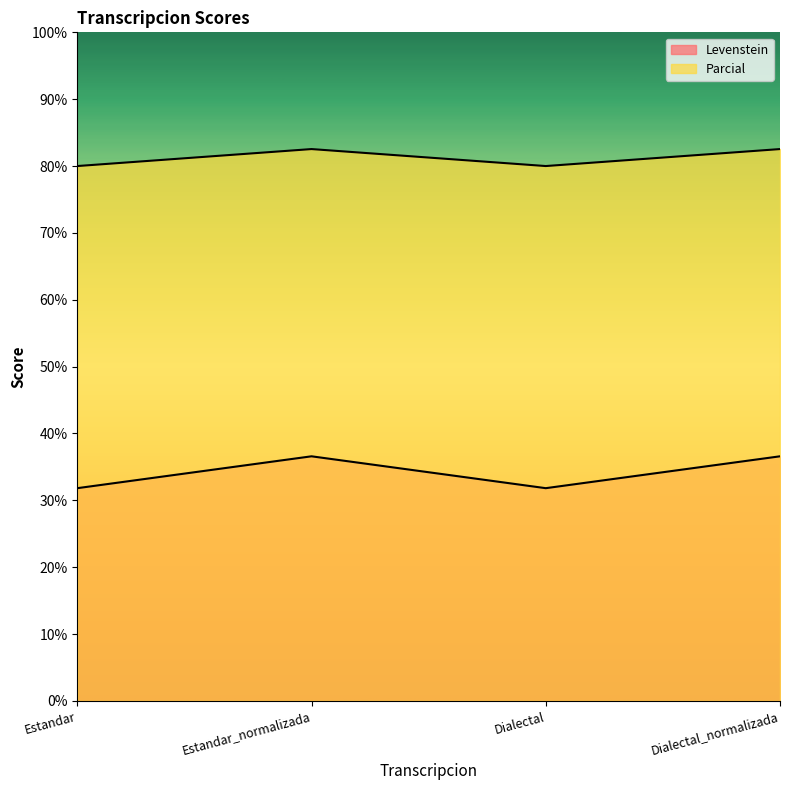

Reading left to right, list all the values displayed in this chart.

Levenstein: Estandar=31.8	Estandar_normalizada=36.6	Dialectal=31.8	Dialectal_normalizada=36.6
Parcial: Estandar=80.0	Estandar_normalizada=82.5	Dialectal=80.0	Dialectal_normalizada=82.5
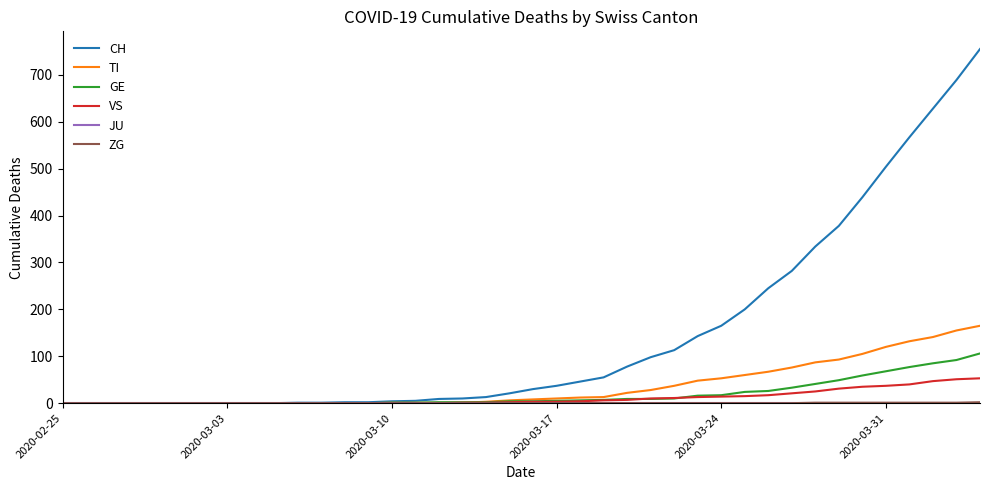

Does the chart have visible grid lines?

No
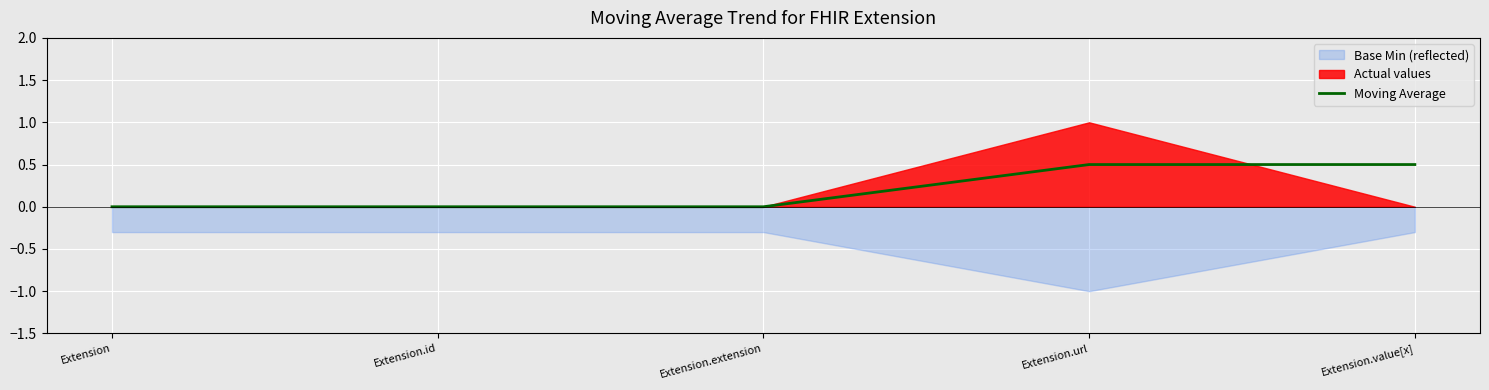

Is it true that the value at Extension is 0.2?

False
- - -
Set out the records above as a numbered list with one line per item, omitting blank lines and leaving out the pictures.

> _Exercise output_:
1. Reading left to right, list all the values displayed in this chart.
2. Levenstein: Estandar=31.8	Estandar_normalizada=36.6	Dialectal=31.8	Dialectal_normalizada=36.6
3. Parcial: Estandar=80.0	Estandar_normalizada=82.5	Dialectal=80.0	Dialectal_normalizada=82.5
4. Does the chart have visible grid lines?
5. No
6. Is it true that the value at Extension is 0.2?
7. False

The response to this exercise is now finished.